Legislation sponsored by Sen. Mae Beavers (R-Mt. Juliet) which prohibits law enforcement officers from searching or seizing a person’s cellular telephone data without first obtaining a warrant took effect on July 1.
The new law, Public Chapter 785, prohibits the search and seizure of a cellular phone during a routine traffic stop, and states that no cellular telephone data that is obtained in violation of the legislation is admissible as evidence in any court of law.

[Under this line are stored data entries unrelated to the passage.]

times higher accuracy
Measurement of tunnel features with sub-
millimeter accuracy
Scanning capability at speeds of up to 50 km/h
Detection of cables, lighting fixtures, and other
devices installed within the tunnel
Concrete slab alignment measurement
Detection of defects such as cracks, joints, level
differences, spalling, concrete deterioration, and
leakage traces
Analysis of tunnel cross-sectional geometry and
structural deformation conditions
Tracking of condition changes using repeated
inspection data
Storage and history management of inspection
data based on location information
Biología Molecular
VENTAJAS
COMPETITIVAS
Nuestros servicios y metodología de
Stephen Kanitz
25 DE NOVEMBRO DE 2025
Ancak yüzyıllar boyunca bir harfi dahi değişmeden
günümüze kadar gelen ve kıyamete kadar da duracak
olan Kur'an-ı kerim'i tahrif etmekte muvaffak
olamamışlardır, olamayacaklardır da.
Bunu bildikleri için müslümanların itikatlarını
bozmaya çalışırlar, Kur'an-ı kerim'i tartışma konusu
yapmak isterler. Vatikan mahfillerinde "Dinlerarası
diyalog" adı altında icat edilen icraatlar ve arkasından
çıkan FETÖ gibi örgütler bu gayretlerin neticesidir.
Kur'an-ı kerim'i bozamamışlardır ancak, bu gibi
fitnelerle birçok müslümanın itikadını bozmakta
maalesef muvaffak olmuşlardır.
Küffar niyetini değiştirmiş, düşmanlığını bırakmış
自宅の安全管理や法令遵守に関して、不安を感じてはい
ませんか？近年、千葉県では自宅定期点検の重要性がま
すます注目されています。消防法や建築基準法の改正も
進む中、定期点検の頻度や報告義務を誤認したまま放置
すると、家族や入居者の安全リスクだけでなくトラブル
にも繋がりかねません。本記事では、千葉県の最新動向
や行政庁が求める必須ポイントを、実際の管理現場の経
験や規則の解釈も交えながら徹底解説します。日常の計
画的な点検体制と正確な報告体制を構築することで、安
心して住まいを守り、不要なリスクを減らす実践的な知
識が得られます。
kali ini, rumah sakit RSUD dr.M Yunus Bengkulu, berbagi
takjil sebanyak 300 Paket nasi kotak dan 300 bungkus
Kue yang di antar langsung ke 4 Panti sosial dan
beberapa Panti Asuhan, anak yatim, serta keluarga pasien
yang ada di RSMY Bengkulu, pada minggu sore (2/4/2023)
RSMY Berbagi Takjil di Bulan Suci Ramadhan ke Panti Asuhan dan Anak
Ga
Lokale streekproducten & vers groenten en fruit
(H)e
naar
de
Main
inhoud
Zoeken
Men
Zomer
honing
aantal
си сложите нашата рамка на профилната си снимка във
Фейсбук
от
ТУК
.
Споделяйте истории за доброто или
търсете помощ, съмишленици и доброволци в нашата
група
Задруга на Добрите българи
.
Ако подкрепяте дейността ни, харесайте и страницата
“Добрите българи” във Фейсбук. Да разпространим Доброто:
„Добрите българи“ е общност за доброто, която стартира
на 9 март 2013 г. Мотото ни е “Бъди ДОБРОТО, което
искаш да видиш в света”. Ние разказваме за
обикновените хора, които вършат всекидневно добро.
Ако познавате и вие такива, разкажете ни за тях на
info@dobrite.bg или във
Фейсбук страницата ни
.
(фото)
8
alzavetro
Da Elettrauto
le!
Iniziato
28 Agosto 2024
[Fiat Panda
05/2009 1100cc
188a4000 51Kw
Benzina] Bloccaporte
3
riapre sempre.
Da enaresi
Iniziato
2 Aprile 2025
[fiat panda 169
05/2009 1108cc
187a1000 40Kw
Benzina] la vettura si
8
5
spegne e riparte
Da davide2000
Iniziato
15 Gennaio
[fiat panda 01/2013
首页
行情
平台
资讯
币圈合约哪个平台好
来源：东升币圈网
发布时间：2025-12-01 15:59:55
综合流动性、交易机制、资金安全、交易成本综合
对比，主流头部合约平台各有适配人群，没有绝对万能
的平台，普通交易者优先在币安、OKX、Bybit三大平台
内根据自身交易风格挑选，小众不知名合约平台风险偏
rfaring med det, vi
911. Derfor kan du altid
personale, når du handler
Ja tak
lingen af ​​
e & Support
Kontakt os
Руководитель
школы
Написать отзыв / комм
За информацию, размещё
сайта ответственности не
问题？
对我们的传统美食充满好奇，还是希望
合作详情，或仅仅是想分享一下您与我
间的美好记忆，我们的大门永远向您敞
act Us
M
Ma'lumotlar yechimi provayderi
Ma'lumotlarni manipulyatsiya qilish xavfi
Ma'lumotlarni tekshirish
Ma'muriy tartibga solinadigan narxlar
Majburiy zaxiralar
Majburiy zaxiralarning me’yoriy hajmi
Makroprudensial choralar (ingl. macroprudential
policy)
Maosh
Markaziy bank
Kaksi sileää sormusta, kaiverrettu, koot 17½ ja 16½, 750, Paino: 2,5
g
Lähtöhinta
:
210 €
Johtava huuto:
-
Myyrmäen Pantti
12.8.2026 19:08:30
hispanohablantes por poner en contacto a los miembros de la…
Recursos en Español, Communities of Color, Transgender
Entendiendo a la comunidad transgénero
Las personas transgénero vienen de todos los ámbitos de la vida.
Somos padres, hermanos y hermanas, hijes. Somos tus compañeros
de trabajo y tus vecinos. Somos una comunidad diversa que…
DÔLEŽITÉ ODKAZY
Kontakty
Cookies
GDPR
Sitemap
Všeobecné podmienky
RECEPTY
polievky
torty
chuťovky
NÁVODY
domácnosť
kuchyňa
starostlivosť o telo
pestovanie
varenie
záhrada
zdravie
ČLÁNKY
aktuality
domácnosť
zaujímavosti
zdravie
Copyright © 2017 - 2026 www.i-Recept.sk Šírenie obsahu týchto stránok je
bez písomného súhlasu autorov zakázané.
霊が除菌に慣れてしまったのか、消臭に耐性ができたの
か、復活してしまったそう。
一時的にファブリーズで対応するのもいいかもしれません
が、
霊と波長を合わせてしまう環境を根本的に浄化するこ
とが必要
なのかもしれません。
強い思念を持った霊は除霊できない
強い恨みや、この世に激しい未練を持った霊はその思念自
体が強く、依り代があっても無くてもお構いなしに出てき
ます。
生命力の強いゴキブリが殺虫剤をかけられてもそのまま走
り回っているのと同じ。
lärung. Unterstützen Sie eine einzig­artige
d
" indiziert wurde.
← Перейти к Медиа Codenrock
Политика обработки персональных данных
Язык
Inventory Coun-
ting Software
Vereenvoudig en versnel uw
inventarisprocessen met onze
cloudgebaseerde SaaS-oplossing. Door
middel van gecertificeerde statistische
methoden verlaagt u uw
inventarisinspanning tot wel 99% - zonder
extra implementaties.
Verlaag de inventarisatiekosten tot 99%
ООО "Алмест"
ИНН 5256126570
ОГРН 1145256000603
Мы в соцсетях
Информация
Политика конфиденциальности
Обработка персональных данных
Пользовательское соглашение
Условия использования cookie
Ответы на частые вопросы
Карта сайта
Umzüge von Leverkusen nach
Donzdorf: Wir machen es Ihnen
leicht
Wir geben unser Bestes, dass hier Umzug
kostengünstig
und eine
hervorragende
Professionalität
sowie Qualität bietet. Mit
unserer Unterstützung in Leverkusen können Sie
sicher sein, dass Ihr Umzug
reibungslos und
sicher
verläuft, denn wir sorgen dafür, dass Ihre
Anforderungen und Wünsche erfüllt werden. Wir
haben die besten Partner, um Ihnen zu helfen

Supporters of Tennessee’s new law were further bolstered by this week’s U.S. Supreme Court decision regarding cellular phone privacy. In Riley v. California, Chief Justice John Roberts authored a unanimous decision stating that the Fourth Amendment requires police to obtain a search warrant prior to the search of a cellular phone - using arguments similar to those put forth by Beavers this past legislative session.
“Searching or seizing a person’s cellphone or smartphone data without any judicial oversight is a major invasion of the privacy of our citizens,” said Beavers. “I am thrilled that the U.S. Supreme Court further emphasized the importance of protecting against increased government encroachment into our everyday lives. As Justice Roberts stated, a search of someone’s phone can be more intrusive than a search of their home. Therefore, we must continue to be vigilant to ensure that our constitutional freedoms are protected, even in light of the technological advances in our society.”
In his concurring opinion, Justice Samuel Alito also acknowledged the roles of state legislatures in debating privacy laws, stating that “Legislatures, elected by the people, are in a better position than we are to assess and respond to the changes that have already occurred and those that almost certainly will take place in the future.”